Acte I : après une présentation courte du projet que les managers ont découvert en détail avant le séminaire en lisant un document de présentation complet, un débat est organisé. Les managers, assis par groupe de 10 autour de 45 tables rondes, échangent d’abord entre eux et formulent les questions qui, comme le dit la consigne de travail, « ne doivent pas rester sans réponse ».

Plus de cent questions remontent et sont regroupées par thèmes. Tous les sujets sont abordés sans tabous, de la cohésion du comité exécutif aux possibles conséquences sociales en cas d’échec du projet.

Pendant plus de deux heures, les plus importantes sont passées en revue. Bien sûr, les dirigeants sont chargés d’y répondre, mais les participants eux-mêmes peuvent, s’ils le souhaitent, apporter des compléments. Après chaque séquence, il est demandé à chacun d’évaluer la qualité des échanges en brandissant des smileys verts, orange ou rouges. La sanction est directe : si les débats sont en coton, les cartons rouges fleurissent ; dans le cas contraire, c’est le vert qui domine.

 

Acte II : l’après-midi est dans la même veine. L’objectif est de permettre aux managers de relayer le projet auprès des équipes, mais cette fois-ci, point de kit de communication prêt à l’emploi. Ce sont les managers eux-mêmes qui doivent produire leur discours. On organise des ateliers pendant lesquels ils se mettent d’abord à la place de leurs collaborateurs pour imaginer les questions qu’ils leur poseront, ce n’est qu’ensuite qu’ils peaufinent leurs arguments avec un maître mot : répondre sans langue de bois. Et pour s’en assurer, ils simulent entre eux des débats avec des salariés.

 

Ce qui sort au final est particulièrement adapté à chaque équipe, dans toutes ses situations professionnelles. C’est surtout d’une intelligence remarquable : 450 cerveaux sont forcément plus puissants que 4 ou 5, fussent-ils supérieurs.

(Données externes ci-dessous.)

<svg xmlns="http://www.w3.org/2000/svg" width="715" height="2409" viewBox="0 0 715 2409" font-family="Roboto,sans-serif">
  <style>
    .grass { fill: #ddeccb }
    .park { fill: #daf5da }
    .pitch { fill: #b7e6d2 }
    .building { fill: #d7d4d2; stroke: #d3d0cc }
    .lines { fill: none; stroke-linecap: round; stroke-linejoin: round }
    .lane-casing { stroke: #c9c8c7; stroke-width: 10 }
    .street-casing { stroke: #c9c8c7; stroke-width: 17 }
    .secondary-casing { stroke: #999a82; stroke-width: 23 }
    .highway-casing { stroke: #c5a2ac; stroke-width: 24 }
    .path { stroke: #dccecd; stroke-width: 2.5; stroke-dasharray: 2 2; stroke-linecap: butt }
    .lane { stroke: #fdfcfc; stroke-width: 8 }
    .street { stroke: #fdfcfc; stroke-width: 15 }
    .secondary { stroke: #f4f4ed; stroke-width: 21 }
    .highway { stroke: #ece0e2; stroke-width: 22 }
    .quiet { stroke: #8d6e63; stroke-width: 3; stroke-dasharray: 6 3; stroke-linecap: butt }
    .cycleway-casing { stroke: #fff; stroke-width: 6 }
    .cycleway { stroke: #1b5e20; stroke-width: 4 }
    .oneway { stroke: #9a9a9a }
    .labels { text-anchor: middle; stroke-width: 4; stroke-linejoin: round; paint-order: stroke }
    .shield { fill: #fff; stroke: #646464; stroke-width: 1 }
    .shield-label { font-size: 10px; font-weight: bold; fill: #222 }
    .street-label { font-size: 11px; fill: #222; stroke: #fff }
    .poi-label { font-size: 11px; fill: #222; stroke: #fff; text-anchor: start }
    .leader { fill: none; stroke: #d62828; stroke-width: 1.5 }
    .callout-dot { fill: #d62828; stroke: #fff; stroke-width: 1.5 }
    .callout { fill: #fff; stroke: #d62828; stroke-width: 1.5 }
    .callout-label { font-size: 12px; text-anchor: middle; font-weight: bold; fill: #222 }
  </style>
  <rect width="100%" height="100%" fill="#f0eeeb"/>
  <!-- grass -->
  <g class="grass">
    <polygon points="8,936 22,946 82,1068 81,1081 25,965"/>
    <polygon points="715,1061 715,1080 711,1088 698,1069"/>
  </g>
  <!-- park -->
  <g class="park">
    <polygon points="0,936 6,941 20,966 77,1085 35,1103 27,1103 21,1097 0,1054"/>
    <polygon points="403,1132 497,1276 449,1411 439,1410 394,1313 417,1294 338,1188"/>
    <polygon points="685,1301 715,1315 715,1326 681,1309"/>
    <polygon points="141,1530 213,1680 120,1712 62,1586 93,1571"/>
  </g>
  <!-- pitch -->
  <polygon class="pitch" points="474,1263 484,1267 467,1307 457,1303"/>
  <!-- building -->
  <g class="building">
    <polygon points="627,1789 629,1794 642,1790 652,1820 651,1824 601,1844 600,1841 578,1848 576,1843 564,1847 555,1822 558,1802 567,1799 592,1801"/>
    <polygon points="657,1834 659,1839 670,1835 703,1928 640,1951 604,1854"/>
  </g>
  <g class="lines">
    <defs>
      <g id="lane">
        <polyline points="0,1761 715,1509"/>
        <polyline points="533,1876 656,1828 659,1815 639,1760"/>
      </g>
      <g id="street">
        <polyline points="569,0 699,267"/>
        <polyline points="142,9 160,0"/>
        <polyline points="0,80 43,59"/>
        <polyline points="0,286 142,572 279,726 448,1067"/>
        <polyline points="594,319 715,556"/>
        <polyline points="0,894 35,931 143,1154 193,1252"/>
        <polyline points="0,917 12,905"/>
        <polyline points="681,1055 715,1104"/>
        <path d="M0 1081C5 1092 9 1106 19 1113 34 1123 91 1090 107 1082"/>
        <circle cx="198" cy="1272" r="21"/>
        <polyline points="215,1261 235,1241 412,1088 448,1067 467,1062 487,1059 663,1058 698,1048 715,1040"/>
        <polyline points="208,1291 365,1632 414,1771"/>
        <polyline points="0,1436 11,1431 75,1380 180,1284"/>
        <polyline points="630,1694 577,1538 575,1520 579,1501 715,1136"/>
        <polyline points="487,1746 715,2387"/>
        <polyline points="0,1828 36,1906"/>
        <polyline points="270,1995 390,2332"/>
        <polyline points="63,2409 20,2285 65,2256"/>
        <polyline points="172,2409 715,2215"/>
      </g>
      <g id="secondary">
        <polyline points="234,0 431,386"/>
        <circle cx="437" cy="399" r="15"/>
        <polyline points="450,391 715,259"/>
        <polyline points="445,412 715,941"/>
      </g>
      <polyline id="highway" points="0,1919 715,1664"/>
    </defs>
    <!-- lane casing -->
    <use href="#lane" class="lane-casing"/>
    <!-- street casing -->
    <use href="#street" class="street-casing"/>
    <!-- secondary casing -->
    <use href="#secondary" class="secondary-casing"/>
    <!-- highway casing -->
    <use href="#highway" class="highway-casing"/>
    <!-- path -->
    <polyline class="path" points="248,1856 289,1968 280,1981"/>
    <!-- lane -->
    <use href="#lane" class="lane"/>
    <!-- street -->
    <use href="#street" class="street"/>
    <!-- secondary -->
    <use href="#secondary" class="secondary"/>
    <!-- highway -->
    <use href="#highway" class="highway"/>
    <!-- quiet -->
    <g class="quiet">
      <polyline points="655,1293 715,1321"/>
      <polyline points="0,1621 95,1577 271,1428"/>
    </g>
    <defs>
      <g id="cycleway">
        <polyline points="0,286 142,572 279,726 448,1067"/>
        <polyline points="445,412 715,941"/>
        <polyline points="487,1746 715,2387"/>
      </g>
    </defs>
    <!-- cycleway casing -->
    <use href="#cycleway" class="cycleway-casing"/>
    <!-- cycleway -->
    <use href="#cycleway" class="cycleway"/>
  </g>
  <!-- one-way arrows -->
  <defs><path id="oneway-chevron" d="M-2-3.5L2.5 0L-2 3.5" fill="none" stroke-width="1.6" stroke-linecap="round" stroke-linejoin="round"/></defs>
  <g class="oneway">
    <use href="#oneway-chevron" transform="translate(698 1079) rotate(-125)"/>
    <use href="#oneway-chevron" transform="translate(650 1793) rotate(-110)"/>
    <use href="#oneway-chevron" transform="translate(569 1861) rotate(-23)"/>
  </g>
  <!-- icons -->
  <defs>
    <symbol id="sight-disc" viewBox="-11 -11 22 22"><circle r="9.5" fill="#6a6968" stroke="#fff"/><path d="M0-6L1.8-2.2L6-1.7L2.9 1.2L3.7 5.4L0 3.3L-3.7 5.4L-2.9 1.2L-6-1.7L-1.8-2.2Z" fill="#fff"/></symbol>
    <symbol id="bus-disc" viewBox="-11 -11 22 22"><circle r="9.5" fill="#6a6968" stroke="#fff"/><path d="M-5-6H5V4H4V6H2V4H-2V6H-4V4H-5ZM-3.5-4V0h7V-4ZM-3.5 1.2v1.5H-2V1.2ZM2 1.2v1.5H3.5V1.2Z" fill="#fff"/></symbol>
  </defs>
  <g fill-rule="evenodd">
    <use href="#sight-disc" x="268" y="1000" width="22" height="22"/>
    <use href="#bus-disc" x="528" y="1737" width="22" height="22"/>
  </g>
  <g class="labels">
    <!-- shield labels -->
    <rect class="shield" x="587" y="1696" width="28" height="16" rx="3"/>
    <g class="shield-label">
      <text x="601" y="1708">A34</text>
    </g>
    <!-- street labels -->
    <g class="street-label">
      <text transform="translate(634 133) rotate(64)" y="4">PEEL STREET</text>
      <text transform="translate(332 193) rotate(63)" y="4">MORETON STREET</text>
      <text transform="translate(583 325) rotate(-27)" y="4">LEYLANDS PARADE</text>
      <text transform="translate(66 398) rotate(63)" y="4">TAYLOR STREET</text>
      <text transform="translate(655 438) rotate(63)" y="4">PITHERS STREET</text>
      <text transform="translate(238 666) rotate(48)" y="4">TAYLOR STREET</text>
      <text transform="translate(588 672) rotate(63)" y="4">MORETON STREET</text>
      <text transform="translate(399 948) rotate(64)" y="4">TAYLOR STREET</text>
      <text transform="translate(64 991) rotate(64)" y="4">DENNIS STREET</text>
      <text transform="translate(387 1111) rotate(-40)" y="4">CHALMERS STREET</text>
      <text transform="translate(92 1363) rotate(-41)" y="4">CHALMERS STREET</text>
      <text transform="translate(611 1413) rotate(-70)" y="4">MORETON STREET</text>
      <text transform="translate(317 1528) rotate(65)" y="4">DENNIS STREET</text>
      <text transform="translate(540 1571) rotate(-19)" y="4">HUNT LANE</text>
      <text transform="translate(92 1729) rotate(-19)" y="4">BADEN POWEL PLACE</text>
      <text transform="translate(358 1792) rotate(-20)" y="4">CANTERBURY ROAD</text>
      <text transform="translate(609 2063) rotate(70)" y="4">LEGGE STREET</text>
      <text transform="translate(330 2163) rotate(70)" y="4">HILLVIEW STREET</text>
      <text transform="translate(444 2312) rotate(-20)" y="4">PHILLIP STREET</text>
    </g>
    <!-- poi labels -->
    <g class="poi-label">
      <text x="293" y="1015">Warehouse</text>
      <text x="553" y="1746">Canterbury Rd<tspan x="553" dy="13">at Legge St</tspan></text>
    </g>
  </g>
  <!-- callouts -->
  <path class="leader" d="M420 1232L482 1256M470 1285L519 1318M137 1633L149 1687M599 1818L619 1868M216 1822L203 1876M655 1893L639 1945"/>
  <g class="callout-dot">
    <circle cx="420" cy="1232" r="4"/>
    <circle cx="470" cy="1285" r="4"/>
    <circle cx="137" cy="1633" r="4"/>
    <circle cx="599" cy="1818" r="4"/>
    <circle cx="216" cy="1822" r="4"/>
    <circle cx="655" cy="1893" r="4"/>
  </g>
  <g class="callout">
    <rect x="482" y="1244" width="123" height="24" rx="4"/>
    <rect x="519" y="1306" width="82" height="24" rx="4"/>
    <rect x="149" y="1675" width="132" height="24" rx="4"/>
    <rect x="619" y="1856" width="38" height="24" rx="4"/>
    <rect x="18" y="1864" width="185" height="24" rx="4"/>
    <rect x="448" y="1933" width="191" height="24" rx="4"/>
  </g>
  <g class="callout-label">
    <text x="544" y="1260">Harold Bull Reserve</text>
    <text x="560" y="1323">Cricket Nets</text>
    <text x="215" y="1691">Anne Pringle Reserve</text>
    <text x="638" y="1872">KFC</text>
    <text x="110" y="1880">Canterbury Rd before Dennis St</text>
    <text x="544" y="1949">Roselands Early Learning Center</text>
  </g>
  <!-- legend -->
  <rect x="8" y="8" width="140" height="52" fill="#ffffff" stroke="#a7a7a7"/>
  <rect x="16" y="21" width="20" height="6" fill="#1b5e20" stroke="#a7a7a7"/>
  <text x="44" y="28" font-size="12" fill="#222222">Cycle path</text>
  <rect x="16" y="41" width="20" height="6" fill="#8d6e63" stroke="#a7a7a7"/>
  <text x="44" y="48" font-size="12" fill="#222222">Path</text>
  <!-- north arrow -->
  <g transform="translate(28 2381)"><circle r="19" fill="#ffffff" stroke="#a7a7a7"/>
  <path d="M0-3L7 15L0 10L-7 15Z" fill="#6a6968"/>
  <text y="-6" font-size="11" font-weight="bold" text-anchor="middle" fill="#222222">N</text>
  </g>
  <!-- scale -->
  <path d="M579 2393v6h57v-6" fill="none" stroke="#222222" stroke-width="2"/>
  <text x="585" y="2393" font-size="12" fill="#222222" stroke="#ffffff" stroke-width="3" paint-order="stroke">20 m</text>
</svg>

En une journée, ce qui a été produit est bien plus que du discours : c’est de la conviction collective. Une force de cohésion qui permet à chaque manager de ne pas être un porte-voix obéissant mais un partisan intelligent.

 

Pour Carlos Ghosn, le bon manager est discipliné et son boulot est de relayer mécaniquement, dans un alignement où aucune tête ne saurait dépasser, les informations de la Direction générale. Pour Patrick Peugeot, l’important est de faire de chaque manager un promoteur convaincant parce que convaincu. Cela n’est possible qu’en instaurant une relation d’adulte à adulte, dans laquelle on ne le considère pas comme un ambassadeur discipliné qui répéterait tel un perroquet ce qu’on lui demande de dire. Il faut accepter qu’il traduise et donc qu’il trahisse un peu la forme du message, et parfois même son contenu. L’important, c’est l’intention avec laquelle il le fait. Et si son intention est bonne, alors sa conviction le sera.